Imaging Genotype/Gene Expression
Two years ago, an oncologist said to Thrall’s team at MGH, “You radiologists are out of date, you’re still talking about lung cancer, colon cancer, and kidney cancer; you should be talking about EGFR, KRAS, BRAF, and L3 arrangement and MEC.”
In heritable mutations, the role of imaging is not to make a genetic diagnosis, Thrall said, but to provide surveillance of the occurrence, location, extent, and severity of disease. In monogenic disorders, FDG PET is the only medical method available to demonstrate the total body burden of disease, he said.
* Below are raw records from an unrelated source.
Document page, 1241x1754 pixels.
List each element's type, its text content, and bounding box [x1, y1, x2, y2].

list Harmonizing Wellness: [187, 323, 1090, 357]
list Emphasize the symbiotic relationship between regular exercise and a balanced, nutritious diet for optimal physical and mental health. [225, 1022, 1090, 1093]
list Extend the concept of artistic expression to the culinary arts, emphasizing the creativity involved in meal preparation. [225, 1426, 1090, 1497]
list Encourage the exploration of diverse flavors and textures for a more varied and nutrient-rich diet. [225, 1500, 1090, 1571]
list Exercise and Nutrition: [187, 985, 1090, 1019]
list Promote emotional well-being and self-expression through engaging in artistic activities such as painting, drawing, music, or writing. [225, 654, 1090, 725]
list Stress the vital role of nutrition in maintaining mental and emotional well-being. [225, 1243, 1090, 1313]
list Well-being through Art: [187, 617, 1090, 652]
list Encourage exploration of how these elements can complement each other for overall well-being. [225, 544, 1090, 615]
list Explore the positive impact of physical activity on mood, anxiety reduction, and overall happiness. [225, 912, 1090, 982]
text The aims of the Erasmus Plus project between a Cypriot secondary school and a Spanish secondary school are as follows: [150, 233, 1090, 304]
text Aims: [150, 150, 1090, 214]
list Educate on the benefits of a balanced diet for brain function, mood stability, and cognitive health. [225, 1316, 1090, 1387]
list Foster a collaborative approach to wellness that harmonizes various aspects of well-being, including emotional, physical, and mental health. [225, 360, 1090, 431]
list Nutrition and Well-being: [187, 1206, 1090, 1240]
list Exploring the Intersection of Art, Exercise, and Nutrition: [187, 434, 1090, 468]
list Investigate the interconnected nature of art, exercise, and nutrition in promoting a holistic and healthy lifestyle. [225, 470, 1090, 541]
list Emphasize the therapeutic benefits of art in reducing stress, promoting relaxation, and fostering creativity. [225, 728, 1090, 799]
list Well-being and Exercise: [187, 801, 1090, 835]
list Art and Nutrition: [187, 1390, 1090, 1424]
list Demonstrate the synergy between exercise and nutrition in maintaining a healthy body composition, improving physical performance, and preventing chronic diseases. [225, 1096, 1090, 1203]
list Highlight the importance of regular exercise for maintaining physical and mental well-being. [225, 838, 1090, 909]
In somatic mutations, Thrall gave examples of specific gene mutations that responded to particular therapies. It was through imaging that researchers were able to identify the response to therapy and extract that all of the patients who responded to a therapy had the same mutation. The standard of care in cancer centers is now to biopsy the cancer tissue to determine if the patient has a mutation that will respond to a therapy.
“We are our own little island in radiology,” Thrall said. “We are still talking about roentgen signs and image findings. We need to talk about imaging biomarkers and we need to learn the language that other physicians are using in the era of precision medicine. It will be a challenge for us all.”
There are opportunities for imaging in precision medicine, though, Thrall said. Imaging can be the earliest and most efficient way to assess response to therapy; radiology has information that’s unique that no other laboratory, pathological, or genetic testing method can duplicate.
“We are already doing more than we think,” he said. “We are already one of the supreme methods for phenotyping, and we are learning more and more about the relationship between image phenotype and genotype.”
“How will imaging play the game? I like our chances,” he said.